Animal HealthTB

Department TB Focus Should Be on Real Issues

BDGP

IFA Animal Health Chairman Pat Farrell said the Dept of Agriculture should look at the TB model in Scotland, which has been bTB free since 2009, with fewer prohibitive controls on farms and no blacklisting of farmers.

“For the Dept to say there is no successful eradication programmes anywhere in the world that don’t use herd risk assessments is simply incorrect. Scotland has shown what can be done, and it didn’t involve sending out these type of letters to farmers,” he said.

On the argument that risk categories would be the next logical step, Pat Farrell said there are no scientific papers that show devaluing cattle make them less likely to spread TB.

“Are Professor Simon More and the Department of Agriculture hiding the real truth behind their TB Herd Risk Letters – is this the first step in identifying herds by category in order to prohibit movements with herds of a higher status?” he said.

Pat Farrell said the Department needs to come clean on how devaluing animals and entire herds can eradicate TB if their objective is not to permanently prohibit trade or only allow limited trading opportunities from these herds.

“Farmers pay €35m directly each year into the TB programme and they expect a robust testing programme for that, particularly given our export profile,”

Our testing programme and approved tests are the basis for our access to export markets and are in full compliance with the EU Trade Directives.
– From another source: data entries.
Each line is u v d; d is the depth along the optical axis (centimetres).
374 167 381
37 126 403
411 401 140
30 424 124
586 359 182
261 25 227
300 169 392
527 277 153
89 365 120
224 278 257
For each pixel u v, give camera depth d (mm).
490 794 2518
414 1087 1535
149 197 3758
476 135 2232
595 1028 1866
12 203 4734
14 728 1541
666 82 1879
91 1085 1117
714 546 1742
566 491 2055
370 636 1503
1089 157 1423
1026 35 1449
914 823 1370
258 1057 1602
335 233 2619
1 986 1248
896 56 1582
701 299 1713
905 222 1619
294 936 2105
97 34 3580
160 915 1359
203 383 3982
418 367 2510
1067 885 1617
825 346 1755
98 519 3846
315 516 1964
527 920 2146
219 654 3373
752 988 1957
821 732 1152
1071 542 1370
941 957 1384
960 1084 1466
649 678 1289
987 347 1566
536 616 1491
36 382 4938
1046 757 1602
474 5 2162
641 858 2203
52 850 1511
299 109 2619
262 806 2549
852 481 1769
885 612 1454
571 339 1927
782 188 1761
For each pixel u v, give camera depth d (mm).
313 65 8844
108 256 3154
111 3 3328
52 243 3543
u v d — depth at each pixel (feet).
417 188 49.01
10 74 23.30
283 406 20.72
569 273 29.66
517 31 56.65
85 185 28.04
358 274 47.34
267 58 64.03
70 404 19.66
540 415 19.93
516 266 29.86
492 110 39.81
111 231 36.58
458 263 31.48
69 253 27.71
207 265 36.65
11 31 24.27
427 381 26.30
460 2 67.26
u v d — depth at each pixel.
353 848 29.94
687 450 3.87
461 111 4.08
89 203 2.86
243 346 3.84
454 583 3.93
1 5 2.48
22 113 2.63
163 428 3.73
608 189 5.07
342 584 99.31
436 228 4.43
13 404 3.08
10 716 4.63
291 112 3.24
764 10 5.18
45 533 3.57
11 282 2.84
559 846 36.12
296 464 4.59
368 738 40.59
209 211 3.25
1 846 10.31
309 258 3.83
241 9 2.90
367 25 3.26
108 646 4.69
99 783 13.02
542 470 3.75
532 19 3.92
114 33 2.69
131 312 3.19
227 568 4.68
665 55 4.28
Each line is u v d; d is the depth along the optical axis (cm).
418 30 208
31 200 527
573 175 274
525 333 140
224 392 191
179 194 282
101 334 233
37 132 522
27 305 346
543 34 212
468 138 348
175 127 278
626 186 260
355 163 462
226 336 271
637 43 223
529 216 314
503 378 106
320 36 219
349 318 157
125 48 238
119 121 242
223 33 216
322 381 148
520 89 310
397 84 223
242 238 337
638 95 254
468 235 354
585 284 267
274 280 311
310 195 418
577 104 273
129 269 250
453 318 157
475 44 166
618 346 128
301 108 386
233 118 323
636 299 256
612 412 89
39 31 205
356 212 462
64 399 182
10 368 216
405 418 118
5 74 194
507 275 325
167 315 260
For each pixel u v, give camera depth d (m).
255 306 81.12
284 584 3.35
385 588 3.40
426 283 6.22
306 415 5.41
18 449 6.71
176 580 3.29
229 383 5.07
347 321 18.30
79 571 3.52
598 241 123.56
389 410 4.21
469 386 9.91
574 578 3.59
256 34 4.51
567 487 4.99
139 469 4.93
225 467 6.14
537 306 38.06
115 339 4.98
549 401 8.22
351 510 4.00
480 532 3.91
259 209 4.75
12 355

Pat Farrell said for the Department of Agriculture to question the effectiveness of this programme is irresponsible and potentially damaging for vital export markets which farmers depend on.

IFA has consistently put forward proposals that focus on the real drivers of TB and that reduce the burden of controls on farmers.  These must now form the basis of discussions.

“IFA will not support a continuous re-run of the TB Forum format that has already failed farmers. The Minister needs to take charge of the situation,” he said.